## What the task requires
Look for the word "CPAS" in the data below, and copy every line that holds it.

## Records provided
*** Block opens ***

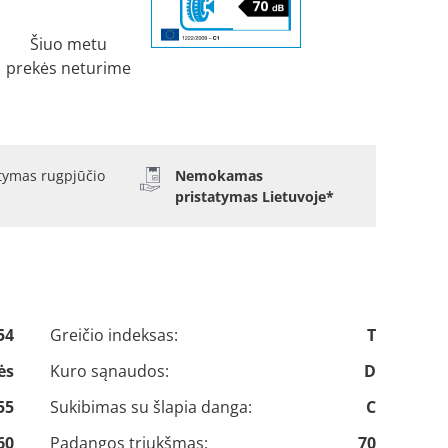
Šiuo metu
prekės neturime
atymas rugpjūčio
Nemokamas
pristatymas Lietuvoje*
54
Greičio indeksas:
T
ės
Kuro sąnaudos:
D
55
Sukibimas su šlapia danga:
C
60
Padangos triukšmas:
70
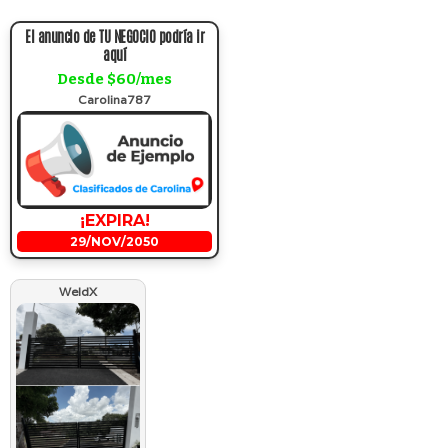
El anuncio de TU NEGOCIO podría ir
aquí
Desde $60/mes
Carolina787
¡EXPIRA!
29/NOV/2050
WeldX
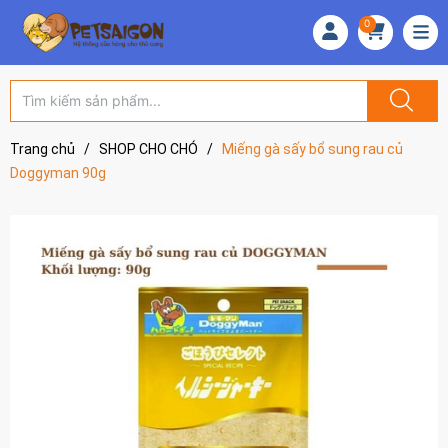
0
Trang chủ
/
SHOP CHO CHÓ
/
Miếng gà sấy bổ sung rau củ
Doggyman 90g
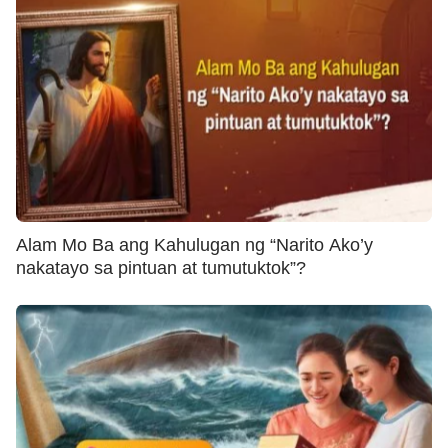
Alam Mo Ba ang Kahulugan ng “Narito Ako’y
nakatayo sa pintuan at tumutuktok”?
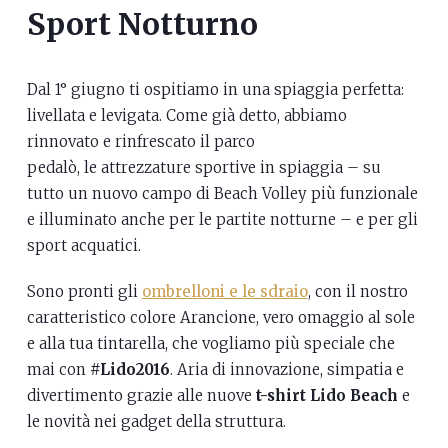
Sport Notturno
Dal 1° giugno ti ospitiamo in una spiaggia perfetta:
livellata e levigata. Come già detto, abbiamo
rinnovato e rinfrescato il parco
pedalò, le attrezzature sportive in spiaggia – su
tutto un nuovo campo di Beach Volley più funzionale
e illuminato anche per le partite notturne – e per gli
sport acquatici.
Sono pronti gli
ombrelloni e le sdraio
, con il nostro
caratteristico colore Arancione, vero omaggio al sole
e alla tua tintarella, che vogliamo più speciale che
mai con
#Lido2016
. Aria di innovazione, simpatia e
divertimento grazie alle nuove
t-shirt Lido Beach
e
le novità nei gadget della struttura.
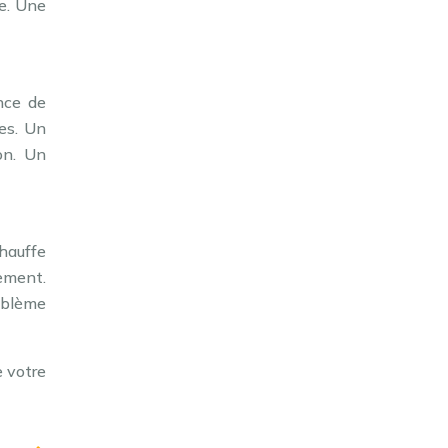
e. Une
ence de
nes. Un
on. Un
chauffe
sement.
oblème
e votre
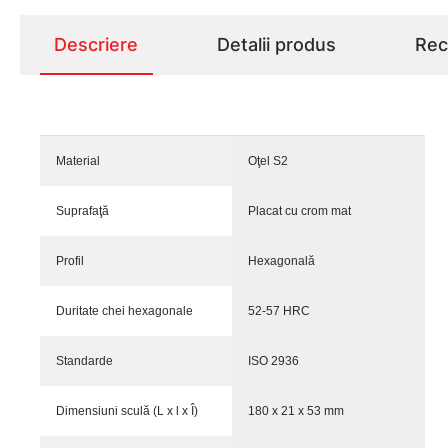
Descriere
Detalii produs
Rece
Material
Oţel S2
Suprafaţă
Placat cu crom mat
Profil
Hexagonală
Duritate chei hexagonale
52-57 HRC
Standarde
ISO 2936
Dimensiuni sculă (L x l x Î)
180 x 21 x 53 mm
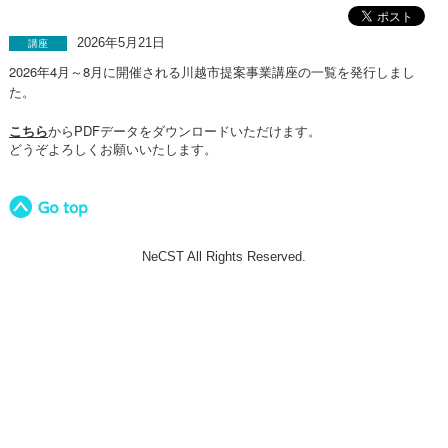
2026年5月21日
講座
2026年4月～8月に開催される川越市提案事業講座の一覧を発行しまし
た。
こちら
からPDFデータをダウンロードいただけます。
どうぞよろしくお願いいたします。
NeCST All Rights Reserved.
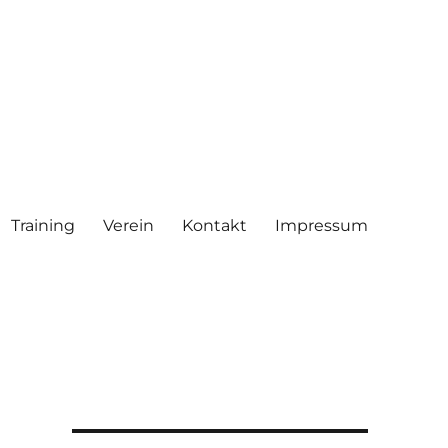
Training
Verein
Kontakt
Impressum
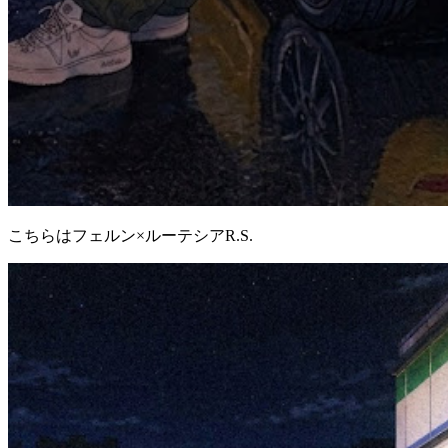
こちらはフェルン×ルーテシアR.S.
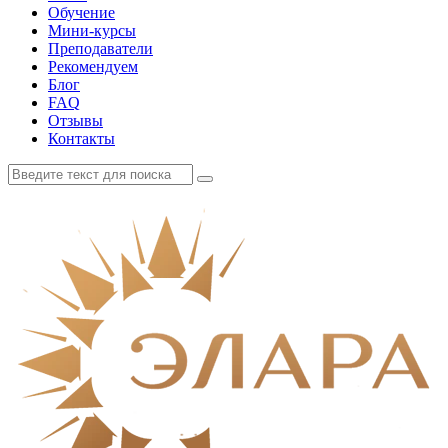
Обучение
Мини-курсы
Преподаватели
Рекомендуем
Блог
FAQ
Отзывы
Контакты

*** Block closes ***
*** Block opens ***

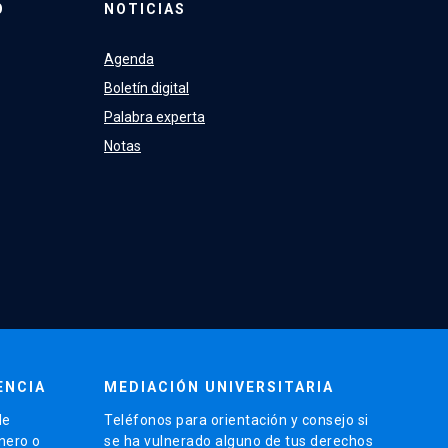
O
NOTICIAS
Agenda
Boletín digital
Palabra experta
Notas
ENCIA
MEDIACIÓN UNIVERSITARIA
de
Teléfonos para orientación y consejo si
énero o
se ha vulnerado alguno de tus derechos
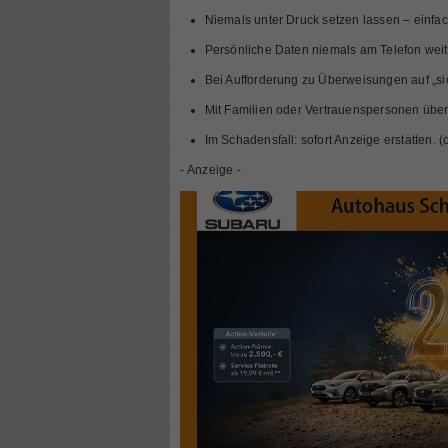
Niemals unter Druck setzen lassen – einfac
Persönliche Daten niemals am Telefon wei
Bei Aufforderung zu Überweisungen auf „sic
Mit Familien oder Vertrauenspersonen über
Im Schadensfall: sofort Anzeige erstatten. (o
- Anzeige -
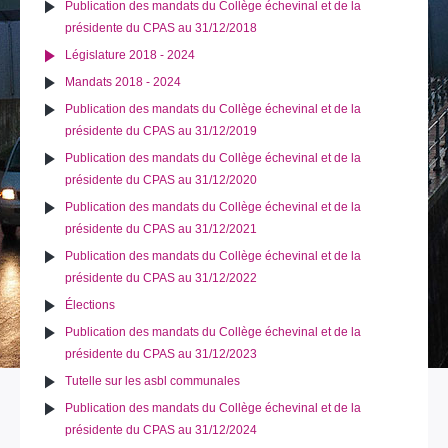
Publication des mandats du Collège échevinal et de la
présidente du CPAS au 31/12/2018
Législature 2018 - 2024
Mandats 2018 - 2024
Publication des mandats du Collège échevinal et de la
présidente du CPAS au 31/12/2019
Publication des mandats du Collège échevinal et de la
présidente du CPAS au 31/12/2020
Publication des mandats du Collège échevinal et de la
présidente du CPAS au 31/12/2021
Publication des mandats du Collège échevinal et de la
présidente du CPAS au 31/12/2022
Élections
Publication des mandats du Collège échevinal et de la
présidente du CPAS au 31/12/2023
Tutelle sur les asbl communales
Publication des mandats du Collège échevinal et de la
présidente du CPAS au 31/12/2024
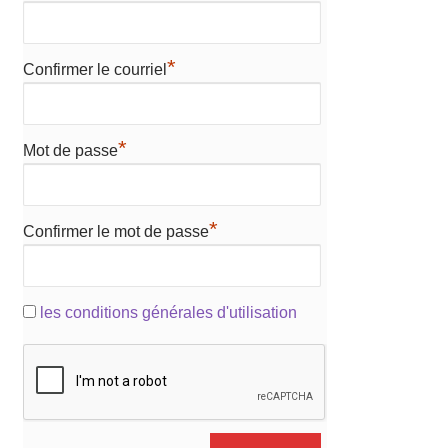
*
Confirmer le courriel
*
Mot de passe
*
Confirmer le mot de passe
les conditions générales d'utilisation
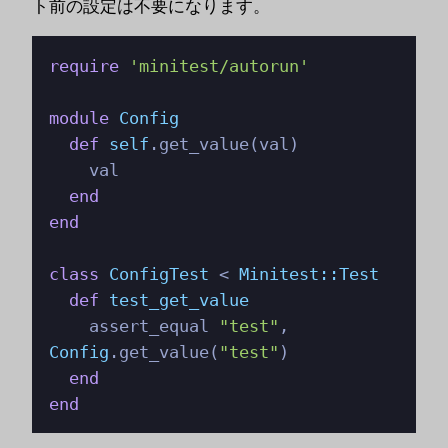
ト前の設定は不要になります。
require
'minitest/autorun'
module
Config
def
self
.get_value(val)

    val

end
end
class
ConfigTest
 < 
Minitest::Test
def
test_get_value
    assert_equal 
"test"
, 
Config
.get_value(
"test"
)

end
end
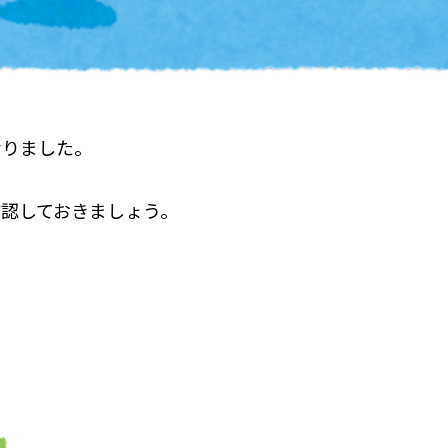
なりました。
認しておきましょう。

*** Block closes ***

## Answer
présidente du CPAS au 31/12/2018
présidente du CPAS au 31/12/2019
présidente du CPAS au 31/12/2020
présidente du CPAS au 31/12/2021
présidente du CPAS au 31/12/2022
présidente du CPAS au 31/12/2023
présidente du CPAS au 31/12/2024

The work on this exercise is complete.